Local Causal Structure Learning in the Presence of Latent Variables
Feng Xie, Zheng Li, Peng Wu, Yan Zeng, Chunchen Liu, Zhi Geng
TL;DR
The paper tackles local causal structure learning when latent confounders are present, proposing the MMB-by-MMB algorithm to identify direct causes and effects of a target variable using only local structures. It establishes theoretical consistency under standard assumptions (causal Markov and Faithfulness) and demonstrates that local information can equal the global causal structure for the target under these conditions. The method relies on m-separation and V-structure reasoning within local Markov blankets and employs principled stop rules to ensure alignment with global learning. Empirical results on synthetic benchmarks and real gene expression data show that MMB-by-MMB outperforms global methods and other local approaches in accuracy and efficiency, especially in latent-variable settings. The work advances practical local causal discovery in complex systems, with potential extensions using background knowledge and interventional data to further improve identifiability.
Abstract
Discovering causal relationships from observational data, particularly in the presence of latent variables, poses a challenging problem. While current local structure learning methods have proven effective and efficient when the focus lies solely on the local relationships of a target variable, they operate under the assumption of causal sufficiency. This assumption implies that all the common causes of the measured variables are observed, leaving no room for latent variables.

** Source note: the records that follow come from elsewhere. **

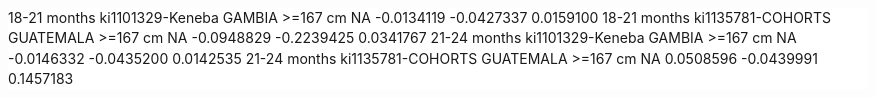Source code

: 18-21 months   ki1101329-Keneba           GAMBIA      >=167 cm             NA                -0.0134119   -0.0427337    0.0159100
18-21 months   ki1135781-COHORTS          GUATEMALA   >=167 cm             NA                -0.0948829   -0.2239425    0.0341767
21-24 months   ki1101329-Keneba           GAMBIA      >=167 cm             NA                -0.0146332   -0.0435200    0.0142535
21-24 months   ki1135781-COHORTS          GUATEMALA   >=167 cm             NA                 0.0508596   -0.0439991    0.1457183
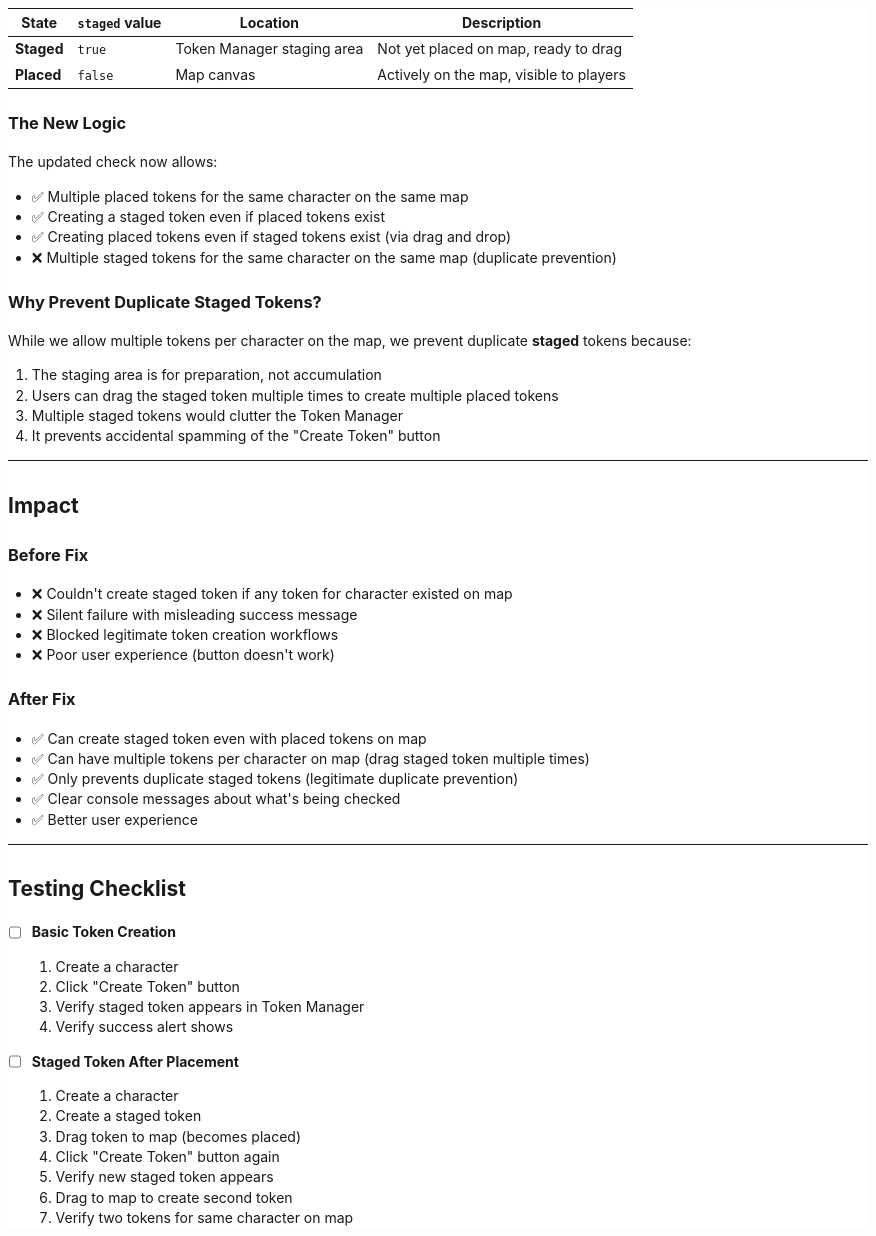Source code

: | State | `staged` value | Location | Description |
|-------|---------------|----------|-------------|
| **Staged** | `true` | Token Manager staging area | Not yet placed on map, ready to drag |
| **Placed** | `false` | Map canvas | Actively on the map, visible to players |

### The New Logic

The updated check now allows:
- ✅ Multiple placed tokens for the same character on the same map
- ✅ Creating a staged token even if placed tokens exist
- ✅ Creating placed tokens even if staged tokens exist (via drag and drop)
- ❌ Multiple staged tokens for the same character on the same map (duplicate prevention)

### Why Prevent Duplicate Staged Tokens?

While we allow multiple tokens per character on the map, we prevent duplicate **staged** tokens because:
1. The staging area is for preparation, not accumulation
2. Users can drag the staged token multiple times to create multiple placed tokens
3. Multiple staged tokens would clutter the Token Manager
4. It prevents accidental spamming of the "Create Token" button

---

## Impact

### Before Fix
- ❌ Couldn't create staged token if any token for character existed on map
- ❌ Silent failure with misleading success message
- ❌ Blocked legitimate token creation workflows
- ❌ Poor user experience (button doesn't work)

### After Fix
- ✅ Can create staged token even with placed tokens on map
- ✅ Can have multiple tokens per character on map (drag staged token multiple times)
- ✅ Only prevents duplicate staged tokens (legitimate duplicate prevention)
- ✅ Clear console messages about what's being checked
- ✅ Better user experience

---

## Testing Checklist

- [ ] **Basic Token Creation**
  1. Create a character
  2. Click "Create Token" button
  3. Verify staged token appears in Token Manager
  4. Verify success alert shows

- [ ] **Staged Token After Placement**
  1. Create a character
  2. Create a staged token
  3. Drag token to map (becomes placed)
  4. Click "Create Token" button again
  5. Verify new staged token appears
  6. Drag to map to create second token
  7. Verify two tokens for same character on map
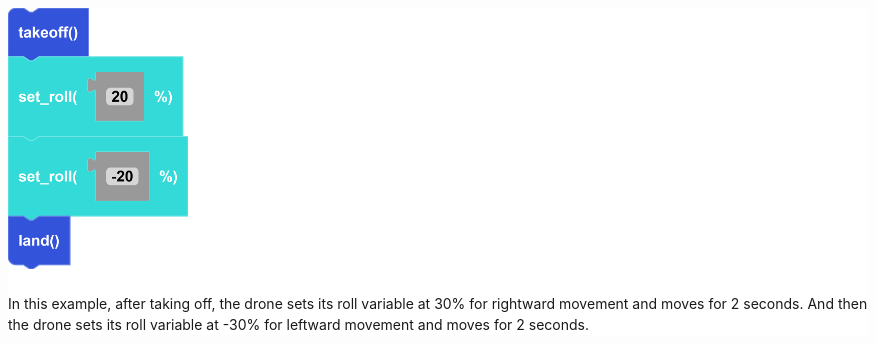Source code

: <img src="/img/CDE/blockly_docu/senior/set_roll_example2.png" width="180px"/>
<br/>
<br/>
In this example, after taking off, the drone sets its roll variable at 30% for rightward movement and moves for 2 seconds. And then the drone sets its roll variable at -30% for leftward movement and moves for 2 seconds.
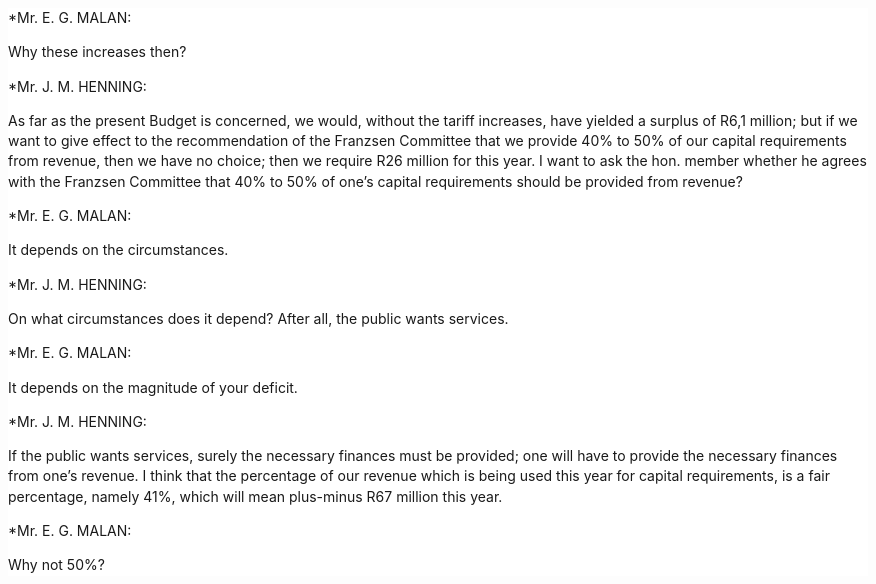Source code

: </speech>

<speech by="#malan">

<from>*Mr. <person refersTo="hansard_za">E. G. MALAN</person>:</from>

<p>Why these increases then&#x003F;</p>

</speech>

<speech by="#henning">

<from>*Mr. <person refersTo="hansard_za">J. M. HENNING</person>:</from>

<p>As far as the present Budget is concerned, we would, without the tariff increases, have yielded a surplus of R6,1 million; but if we want to give effect to the recommendation of the Franzsen Committee that we provide 40% to 50% of our capital requirements from revenue, then we have no choice; then we require R26 million for this year. I want to ask the hon. member whether he agrees with the Franzsen Committee that 40% to 50% of one&#x2019;s capital requirements should be provided from revenue&#x003F;</p>

</speech>

<speech by="#malan">

<from>*Mr. <person refersTo="hansard_za">E. G. MALAN</person>:</from>

<p>It depends on the circumstances.</p>

</speech>

<speech by="#henning">

<from>*Mr. <person refersTo="hansard_za">J. M. HENNING</person>:</from>

<p>On what circumstances does it depend&#x003F; After all, the public wants services.</p>

</speech>

<speech by="#malan">

<from>*Mr. <person refersTo="hansard_za">E. G. MALAN</person>:</from>

<p>It depends on the magnitude of your deficit.</p>

</speech>

<speech by="#henning">

<from>*Mr. <person refersTo="hansard_za">J. M. HENNING</person>:</from>

<p>If the public wants services, surely the necessary finances must be provided; one will have to provide the necessary finances from one&#x2019;s revenue. I think that the percentage of our revenue which is being used this year for capital requirements, is a fair percentage, namely 41%, which will mean plus-minus R67 million this year.</p>

</speech>

<speech by="#malan">

<from>*Mr. <person refersTo="hansard_za">E. G. MALAN</person>:</from>

<p>Why not 50%&#x003F;</p>
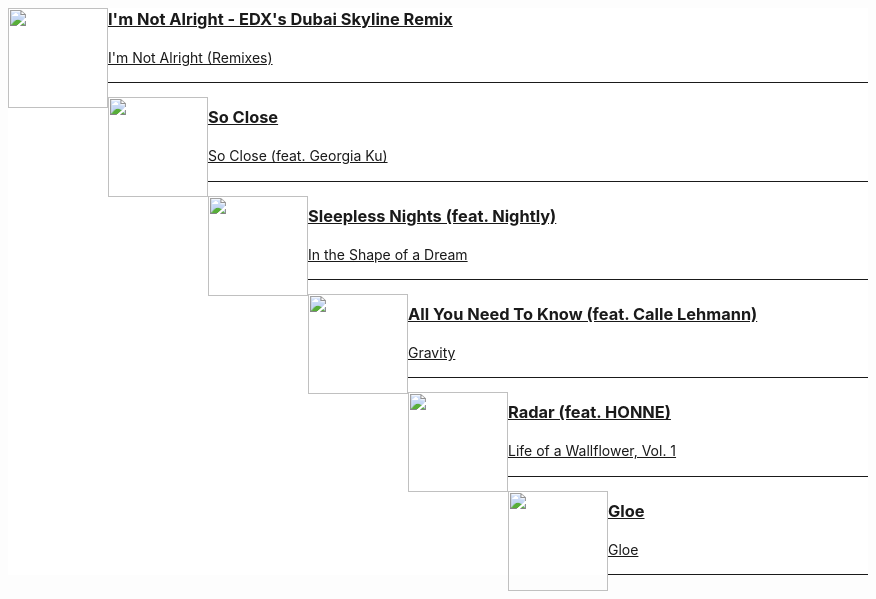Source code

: 

<img align="left" width="100" height="100" src="https://i.scdn.co/image/ab67616d0000b273d48c7e1df237eb2cdd6eb107">

### [I'm Not Alright - EDX's Dubai Skyline Remix](https://open.spotify.com/go?uri=spotify:track:0elizmA21eSQgorzFxU80l)
[I'm Not Alright (Remixes)](https://open.spotify.com/go?uri=spotify:album:4Jk8y26Xr0CDgDgctz0cq1)

---


<img align="left" width="100" height="100" src="https://i.scdn.co/image/ab67616d0000b273e1f3e850068761db3477a24a">

### [So Close](https://open.spotify.com/go?uri=spotify:track:7FjZU7XFs7P9jHI9Z0yRhK)
[So Close (feat. Georgia Ku)](https://open.spotify.com/go?uri=spotify:album:4ZIaWbFnkMozASM1CA59K6)

---


<img align="left" width="100" height="100" src="https://i.scdn.co/image/ab67616d0000b2735873b13405402326a42218e1">

### [Sleepless Nights (feat. Nightly)](https://open.spotify.com/go?uri=spotify:track:4PUWpNtDejQwwa80LjvxXl)
[In the Shape of a Dream](https://open.spotify.com/go?uri=spotify:album:7arFGGWl2p1FTC3LPTw7Dz)

---


<img align="left" width="100" height="100" src="https://i.scdn.co/image/ab67616d0000b2730e5311993a01fb2e7169f6a7">

### [All You Need To Know (feat. Calle Lehmann)](https://open.spotify.com/go?uri=spotify:track:4TIkSdsNSfqpuq6ZYvCjAz)
[Gravity](https://open.spotify.com/go?uri=spotify:album:2IAVHJdaRPFA6MQqXHoG75)

---


<img align="left" width="100" height="100" src="https://i.scdn.co/image/ab67616d0000b273abc20d6fca3df753a2243a5f">

### [Radar (feat. HONNE)](https://open.spotify.com/go?uri=spotify:track:1WfMi7xvOti8F4dSf7atd9)
[Life of a Wallflower, Vol. 1](https://open.spotify.com/go?uri=spotify:album:4oN0HoJVDsVKwJmquYy7d2)

---


<img align="left" width="100" height="100" src="https://i.scdn.co/image/ab67616d0000b273070c898b619156b521297496">

### [Gloe](https://open.spotify.com/go?uri=spotify:track:0b7Jv9sLr3NwuugoUkY13S)
[Gloe](https://open.spotify.com/go?uri=spotify:album:1sgxX6twZoecwgEVdyxnfE)

---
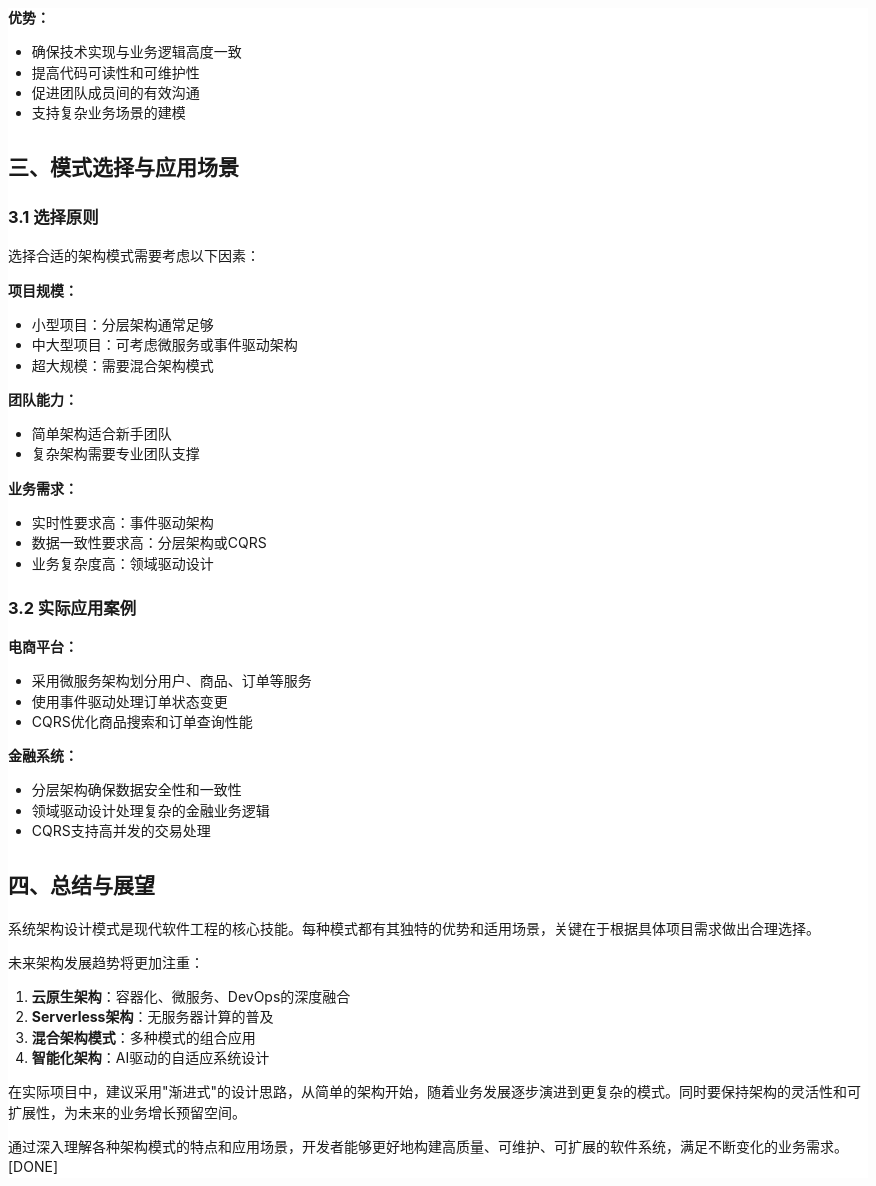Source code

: **优势：**
- 确保技术实现与业务逻辑高度一致
- 提高代码可读性和可维护性
- 促进团队成员间的有效沟通
- 支持复杂业务场景的建模

## 三、模式选择与应用场景

### 3.1 选择原则

选择合适的架构模式需要考虑以下因素：

**项目规模：**
- 小型项目：分层架构通常足够
- 中大型项目：可考虑微服务或事件驱动架构
- 超大规模：需要混合架构模式

**团队能力：**
- 简单架构适合新手团队
- 复杂架构需要专业团队支撑

**业务需求：**
- 实时性要求高：事件驱动架构
- 数据一致性要求高：分层架构或CQRS
- 业务复杂度高：领域驱动设计

### 3.2 实际应用案例

**电商平台：**
- 采用微服务架构划分用户、商品、订单等服务
- 使用事件驱动处理订单状态变更
- CQRS优化商品搜索和订单查询性能

**金融系统：**
- 分层架构确保数据安全性和一致性
- 领域驱动设计处理复杂的金融业务逻辑
- CQRS支持高并发的交易处理

## 四、总结与展望

系统架构设计模式是现代软件工程的核心技能。每种模式都有其独特的优势和适用场景，关键在于根据具体项目需求做出合理选择。

未来架构发展趋势将更加注重：
1. **云原生架构**：容器化、微服务、DevOps的深度融合
2. **Serverless架构**：无服务器计算的普及
3. **混合架构模式**：多种模式的组合应用
4. **智能化架构**：AI驱动的自适应系统设计

在实际项目中，建议采用"渐进式"的设计思路，从简单的架构开始，随着业务发展逐步演进到更复杂的模式。同时要保持架构的灵活性和可扩展性，为未来的业务增长预留空间。

通过深入理解各种架构模式的特点和应用场景，开发者能够更好地构建高质量、可维护、可扩展的软件系统，满足不断变化的业务需求。[DONE]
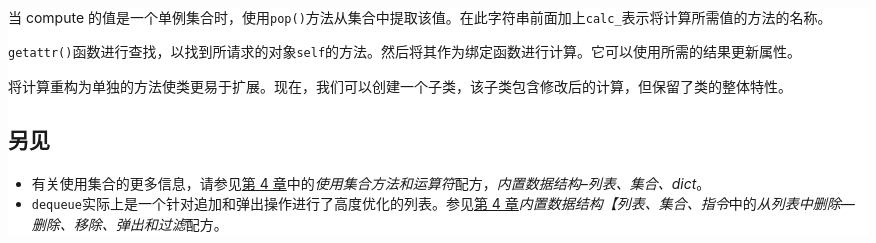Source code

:当 compute 的值是一个单例集合时，使用`pop()`方法从集合中提取该值。在此字符串前面加上`calc_`表示将计算所需值的方法的名称。

`getattr()`函数进行查找，以找到所请求的对象`self`的方法。然后将其作为绑定函数进行计算。它可以使用所需的结果更新属性。

将计算重构为单独的方法使类更易于扩展。现在，我们可以创建一个子类，该子类包含修改后的计算，但保留了类的整体特性。

## 另见

*   有关使用集合的更多信息，请参见[第 4 章](04.html#page "Chapter 4. Built-in Data Structures – list, set, dict")中的*使用集合方法和运算符*配方，*内置数据结构–列表、集合、dict*。
*   `dequeue`实际上是一个针对追加和弹出操作进行了高度优化的列表。参见[第 4 章](04.html#page "Chapter 4. Built-in Data Structures – list, set, dict")*内置数据结构【列表、集合、指令*中的*从列表中删除—删除、移除、弹出和过滤*配方。
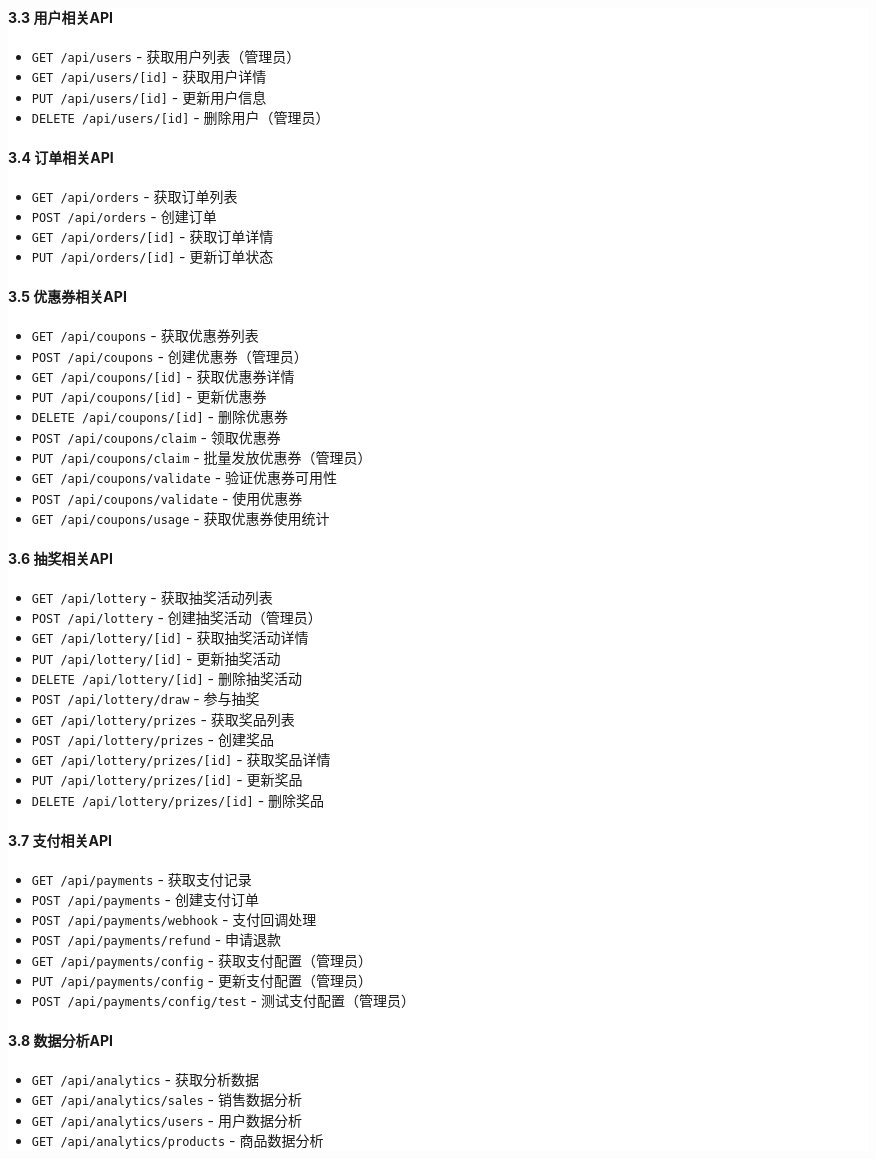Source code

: #### 3.3 用户相关API
- `GET /api/users` - 获取用户列表（管理员）
- `GET /api/users/[id]` - 获取用户详情
- `PUT /api/users/[id]` - 更新用户信息
- `DELETE /api/users/[id]` - 删除用户（管理员）

#### 3.4 订单相关API
- `GET /api/orders` - 获取订单列表
- `POST /api/orders` - 创建订单
- `GET /api/orders/[id]` - 获取订单详情
- `PUT /api/orders/[id]` - 更新订单状态

#### 3.5 优惠券相关API
- `GET /api/coupons` - 获取优惠券列表
- `POST /api/coupons` - 创建优惠券（管理员）
- `GET /api/coupons/[id]` - 获取优惠券详情
- `PUT /api/coupons/[id]` - 更新优惠券
- `DELETE /api/coupons/[id]` - 删除优惠券
- `POST /api/coupons/claim` - 领取优惠券
- `PUT /api/coupons/claim` - 批量发放优惠券（管理员）
- `GET /api/coupons/validate` - 验证优惠券可用性
- `POST /api/coupons/validate` - 使用优惠券
- `GET /api/coupons/usage` - 获取优惠券使用统计

#### 3.6 抽奖相关API
- `GET /api/lottery` - 获取抽奖活动列表
- `POST /api/lottery` - 创建抽奖活动（管理员）
- `GET /api/lottery/[id]` - 获取抽奖活动详情
- `PUT /api/lottery/[id]` - 更新抽奖活动
- `DELETE /api/lottery/[id]` - 删除抽奖活动
- `POST /api/lottery/draw` - 参与抽奖
- `GET /api/lottery/prizes` - 获取奖品列表
- `POST /api/lottery/prizes` - 创建奖品
- `GET /api/lottery/prizes/[id]` - 获取奖品详情
- `PUT /api/lottery/prizes/[id]` - 更新奖品
- `DELETE /api/lottery/prizes/[id]` - 删除奖品

#### 3.7 支付相关API
- `GET /api/payments` - 获取支付记录
- `POST /api/payments` - 创建支付订单
- `POST /api/payments/webhook` - 支付回调处理
- `POST /api/payments/refund` - 申请退款
- `GET /api/payments/config` - 获取支付配置（管理员）
- `PUT /api/payments/config` - 更新支付配置（管理员）
- `POST /api/payments/config/test` - 测试支付配置（管理员）

#### 3.8 数据分析API
- `GET /api/analytics` - 获取分析数据
- `GET /api/analytics/sales` - 销售数据分析
- `GET /api/analytics/users` - 用户数据分析
- `GET /api/analytics/products` - 商品数据分析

Such a premise can be easily violated in various real-world applications, resulting in inaccurate structures that may adversely impact downstream tasks. In light of this, our paper delves into the primary investigation of locally identifying potential parents and children of a target from observational data that may include latent variables. Specifically, we harness the causal information from m-separation and V-structures to derive theoretical consistency results, effectively bridging the gap between global and local structure learning. Together with the newly developed stop rules, we present a principled method for determining whether a variable is a direct cause or effect of a target. Further, we theoretically demonstrate the correctness of our approach under the standard causal Markov and faithfulness conditions, with infinite samples. Experimental results on both synthetic and real-world data validate the effectiveness and efficiency of our approach.